Look through the lines below, find those with the word "bottom", and copy them.
※ ※ ※
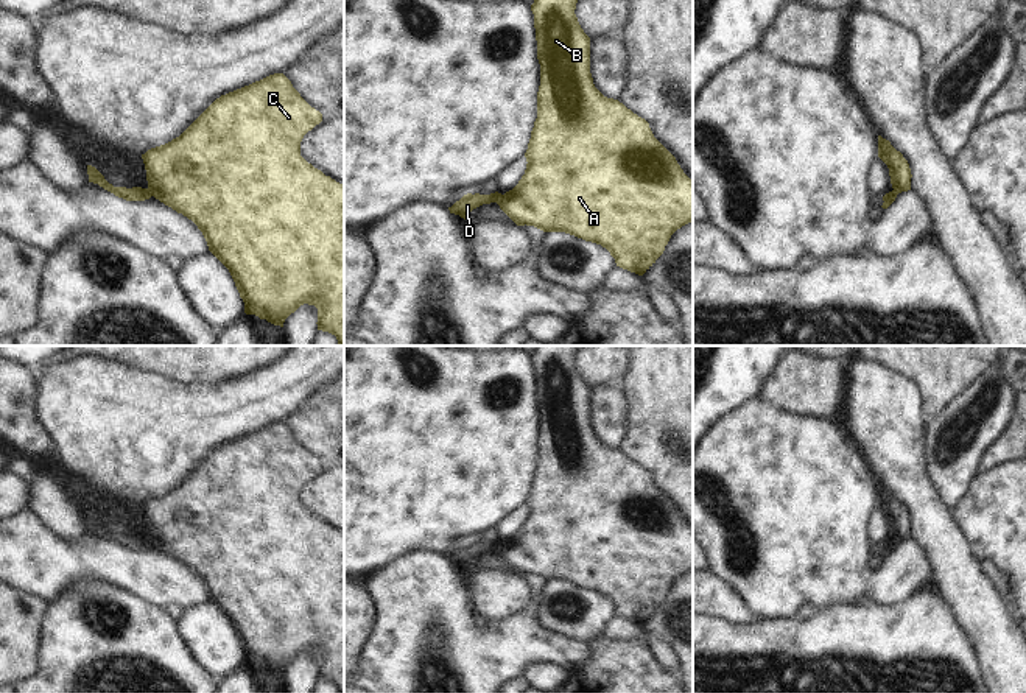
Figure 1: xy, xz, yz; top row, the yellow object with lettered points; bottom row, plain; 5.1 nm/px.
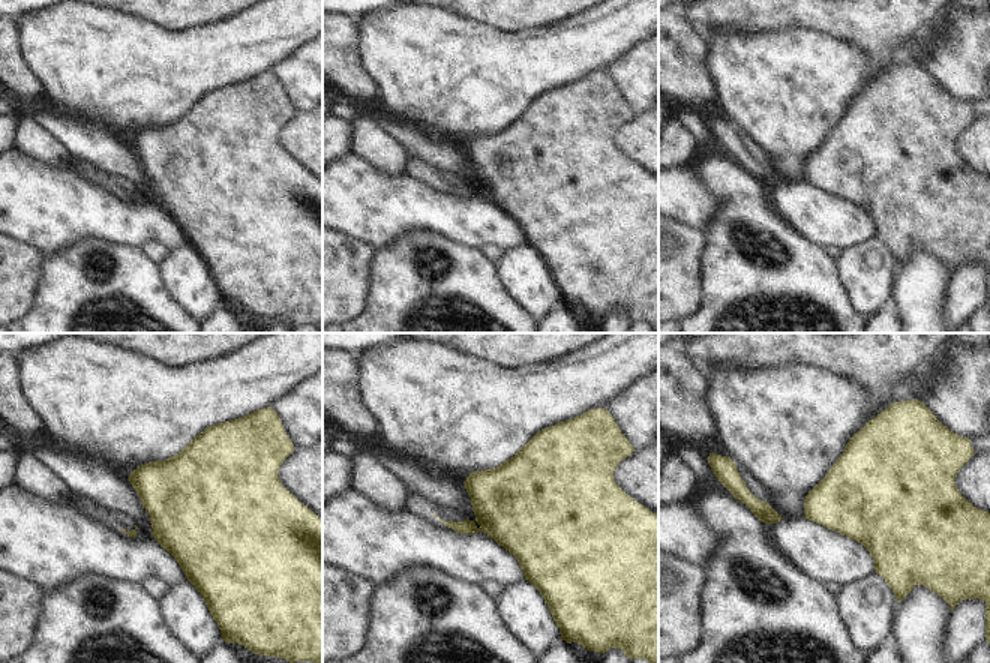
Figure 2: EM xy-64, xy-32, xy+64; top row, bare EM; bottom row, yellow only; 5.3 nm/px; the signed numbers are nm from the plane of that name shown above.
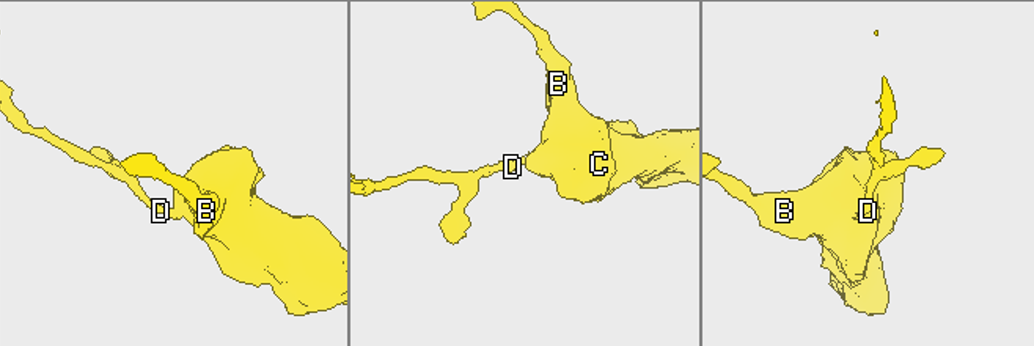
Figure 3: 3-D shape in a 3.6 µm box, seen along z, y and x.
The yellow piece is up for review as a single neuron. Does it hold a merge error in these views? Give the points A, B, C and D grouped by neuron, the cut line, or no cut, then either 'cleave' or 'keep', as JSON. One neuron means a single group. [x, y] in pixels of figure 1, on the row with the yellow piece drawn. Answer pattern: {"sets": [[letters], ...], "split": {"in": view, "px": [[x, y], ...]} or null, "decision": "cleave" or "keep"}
{"sets": [["A", "B", "C"], ["D"]], "split": {"in": "xy", "px": [[145, 189], [153, 195]]}, "decision": "cleave"}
※ ※ ※
- [Result below]
Figure 1: xy, xz, yz; top row, the yellow object with lettered points; bottom row, plain; 5.1 nm/px.
Figure 2: EM xy-64, xy-32, xy+64; top row, bare EM; bottom row, yellow only; 5.3 nm/px; the signed numbers are nm from the plane of that name shown above.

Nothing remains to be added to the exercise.